The ICP Virtual Talking Head
The ICP Virtual Talking Head is an anthropomorphic model that integrates in a coherent way aspects of several speech production phenomena. It is partially based on data gathered from one reference subject. The core of the Virtual Talking Head consists of an articulatory model associated with a vocal tract aerodynamic-acoustic model that includes a voice source. This is a Virtual Talking Head, because it can show articulators that are usually hidden, such as the tongue or velum, a notion known as augmented reality.

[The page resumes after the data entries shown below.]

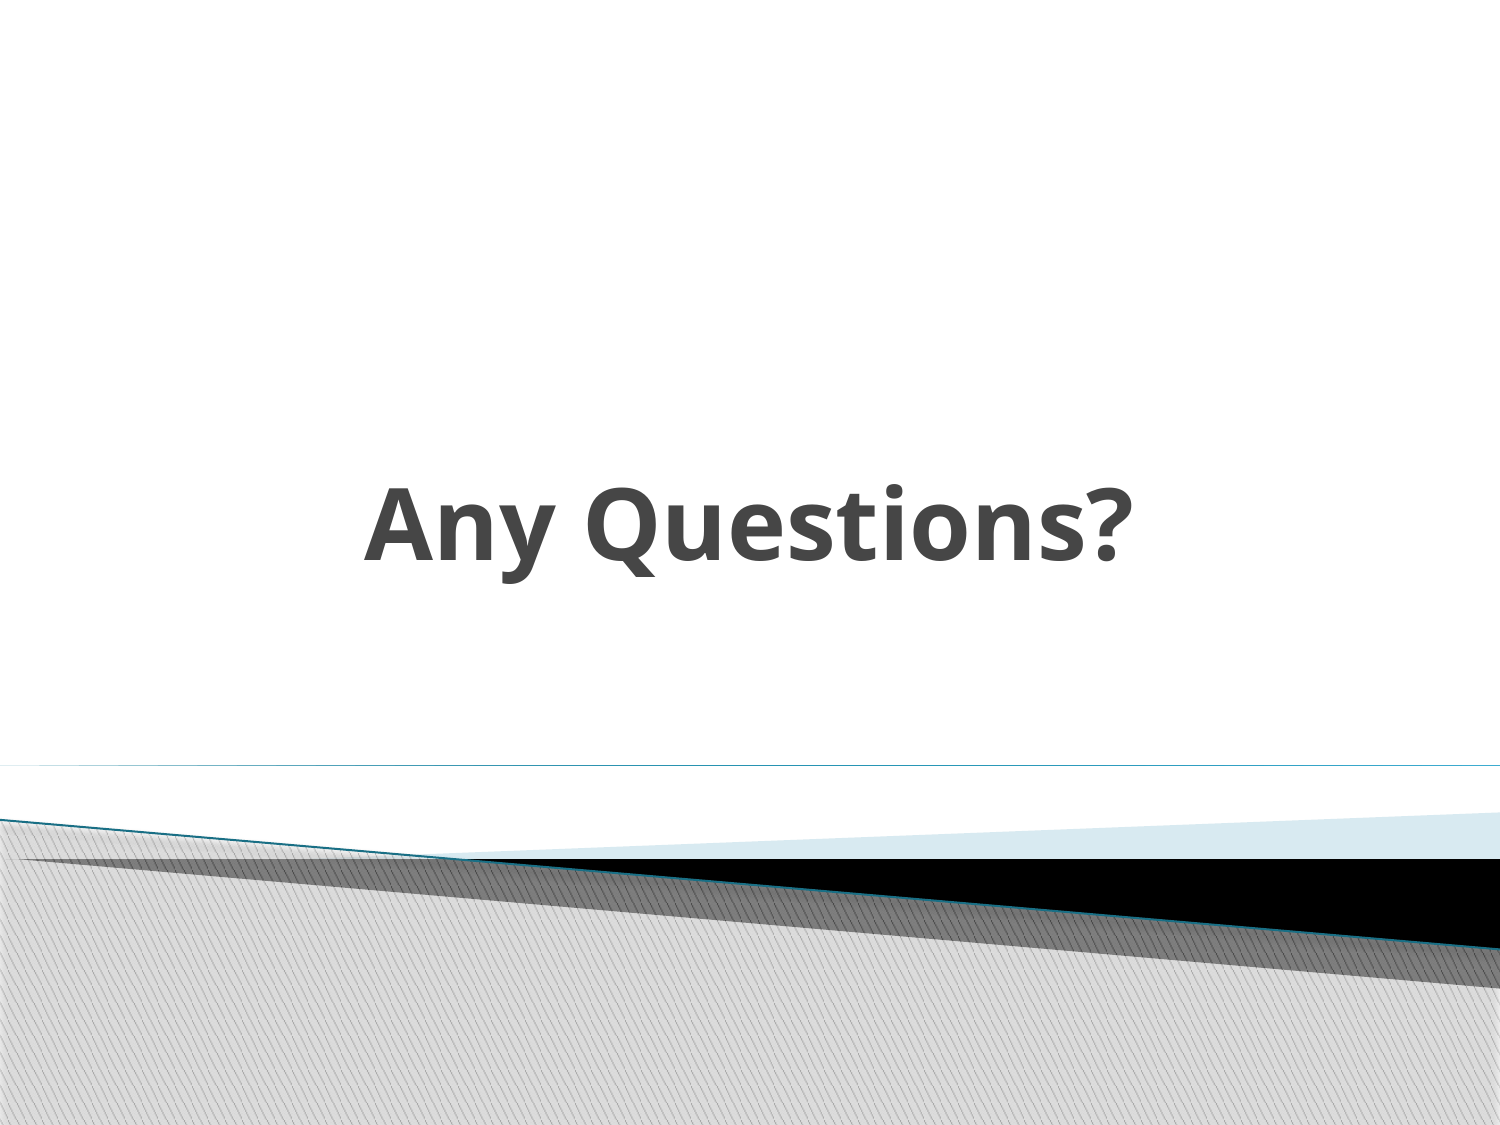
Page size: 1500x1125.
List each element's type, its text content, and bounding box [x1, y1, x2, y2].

picture [5, 859, 1500, 989]
subtitle [112, 592, 1388, 790]
title Any Questions? [112, 287, 1388, 588]
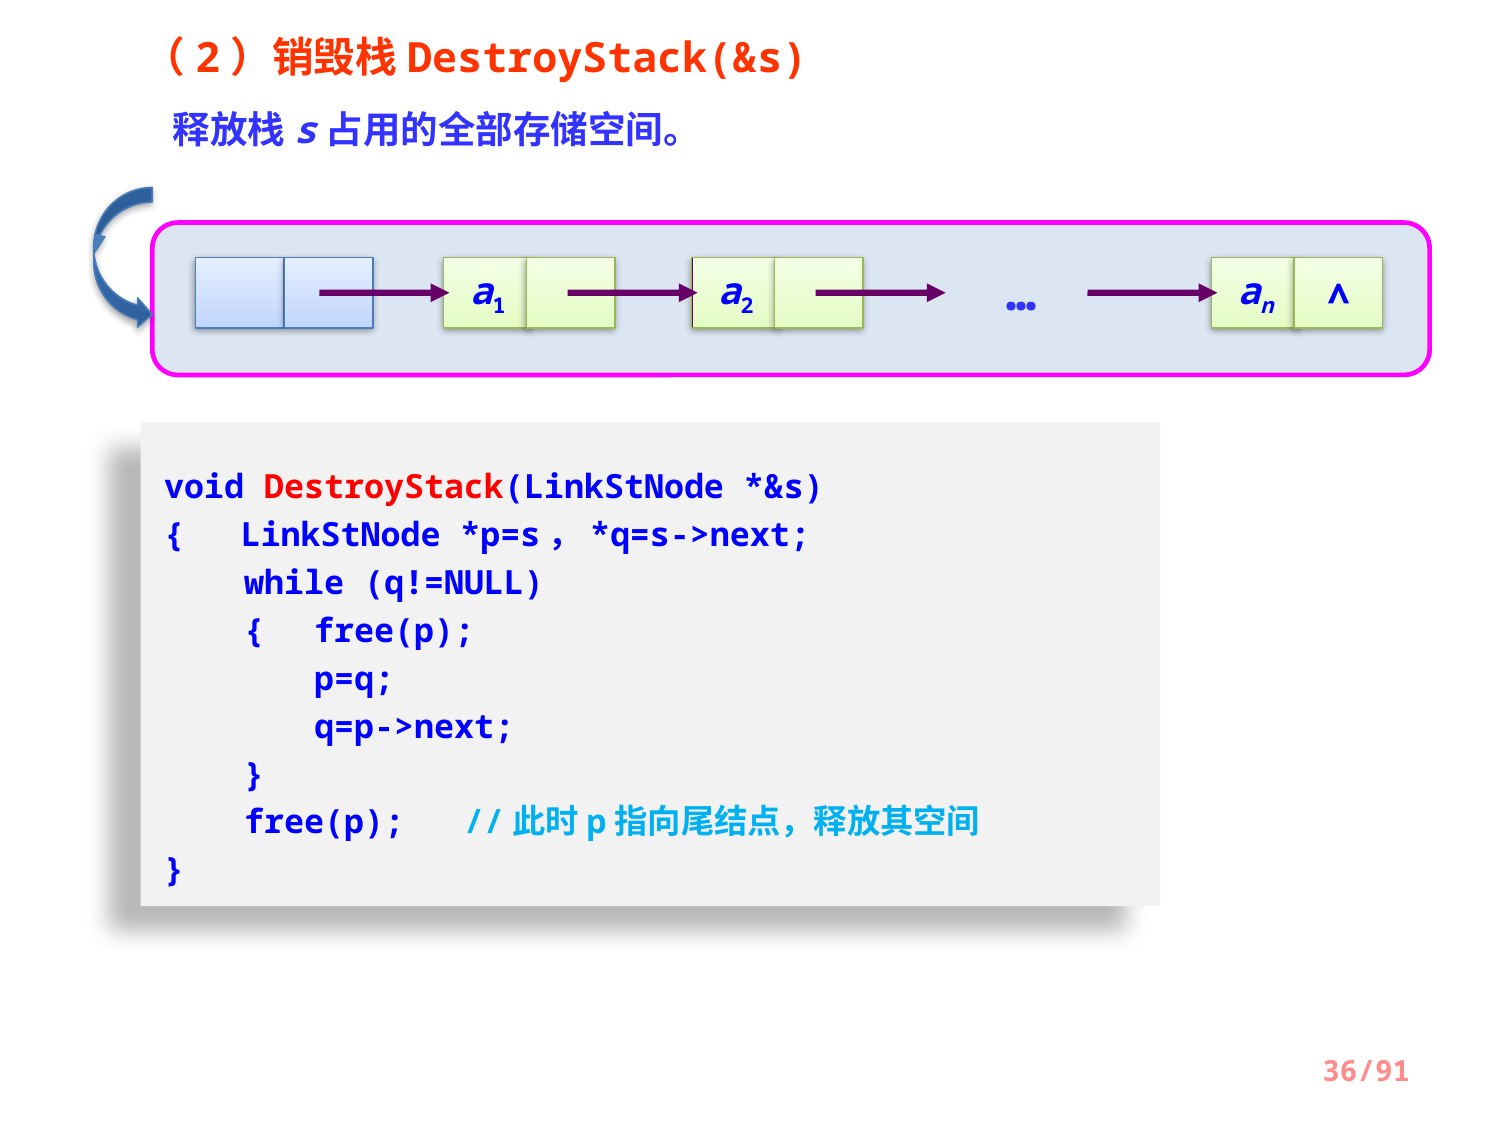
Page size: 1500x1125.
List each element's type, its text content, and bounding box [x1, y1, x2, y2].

text_box ∧ [1293, 257, 1383, 329]
text_box [815, 286, 946, 299]
text_box a2 [691, 257, 771, 329]
text_box a1 [443, 257, 522, 329]
text_box [567, 286, 698, 299]
text_box [151, 221, 1431, 376]
text_box [92, 186, 154, 328]
text_box [526, 257, 616, 329]
slide_number 36/91 [1074, 1042, 1425, 1103]
text_box （2）销毁栈DestroyStack(&s) 释放栈s占用的全部存储空间。 [128, 23, 856, 160]
text_box void DestroyStack(LinkStNode *&s) { LinkStNode *p=s，*q=s->next; while (q!=NULL) { free(p); p=q; q=p->next; } free(p); //此时p指向尾结点，释放其空间 } [140, 421, 1161, 907]
text_box [1093, 286, 1218, 299]
text_box … [950, 253, 1093, 328]
text_box [195, 257, 281, 329]
text_box an [1211, 257, 1290, 329]
text_box [284, 257, 374, 329]
text_box [319, 286, 450, 299]
text_box [774, 257, 864, 329]
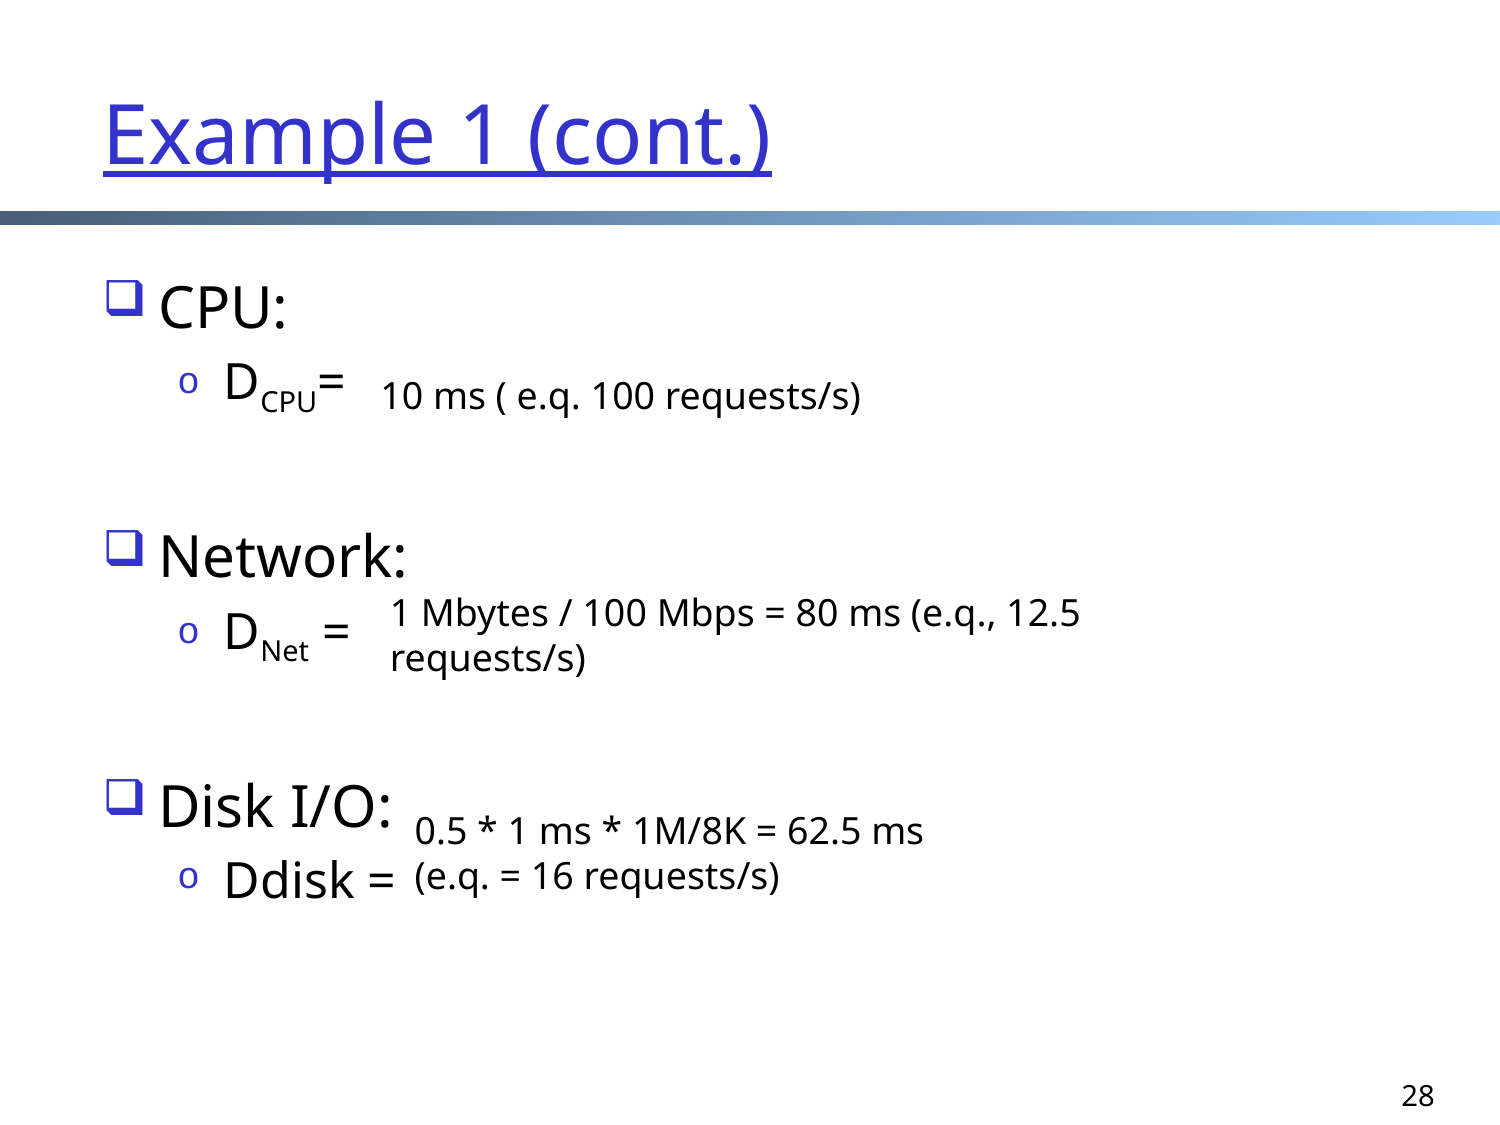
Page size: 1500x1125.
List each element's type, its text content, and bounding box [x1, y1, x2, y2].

The X-ray data-base for a reference subject
In order to elaborate the articulatory model that will mimic the specific male reference speaker, a database containing midsagittal profiles of the speech articulators (jaw, tongue, lips, etc.) was collected by cineradiography. Front views of the lips (painted in blue to facilitate contour detection) and speech sounds were synchronously recorded. The speaker uttered French vowels and /VCV/ sequences of fricative and plosive consonants.
The articulatory model
The articulatory model aims at simulating the various articulators used in speech. It is based on a factor analysis of articulatory measurements performed on the contours of the articulators extracted from the cineradiographic images. The movement of the jaw, the rigid articulator that carries the tongue, is controlled in this model by one parameter termed jaw height. The shape of the tongue is then mainly specified by three parameters that express the degrees of freedom of tongue movements: tongue body, tongue dorsum and tongue tip. The lips are principally controlled by two parameters: lip height and lip protrusion.
The aerodynamic and acoustic models
Once the position of the articulators and thus the shape of the instrument (the vocal tract) is defined, one has to blow air into the tube in order to produce acoustic sources. For vowels and voiced sounds, the voice source is controlled by the pressure in the lungs and the distance between the vocal folds. For consonants such as fricatives, a noise source is generated in the vicinity of the constriction or of the incisors.
Learning articulatory movements from sounds
The Virtual Talking Head thus constituted is able to produce speech sounds, as far as one is able to exert appropriate temporal control over the articulator movements.
A basic method for determining these articulatory movements in order to produce synthetic speech is to derive them from the analysis of the original speech sound produced by the reference speaker. An inversion procedure allows the articulator movements to be determined from the acoustic characteristics of the sound, thereby mimicking the original talker. The results can be exemplified by the vowel-fricative-vowel sequence [azha]. First, the sequence uttered by the subject can be heard. Second, the sequence resynthesized by using the control parameters determined by inversion is played. The final item is similar to the second, but it is produced by opening wide the vocal folds during the consonant, in order to prevent them from vibrating: this results in the voiceless consonant [sh] that corresponds to the voiced consonant [zh]. Other sequences are also available ([ava], [aza], [azi], [azu]).
Finally, more complex items can be produced, such as the French sentence "Sophie, je suis fâché ! Vous savez ?".
This demonstration broadly illustrates the data-driven approach followed by ICP in the study of speech production phenomena. In addition to the knowledge gained about speech, this type of study allows the development of applications such as audiovisual text-to-speech synthesis. The possibility of augmented reality also opens the way to developments in the area of foreign language pronunciation learning, or speech rehabilitation.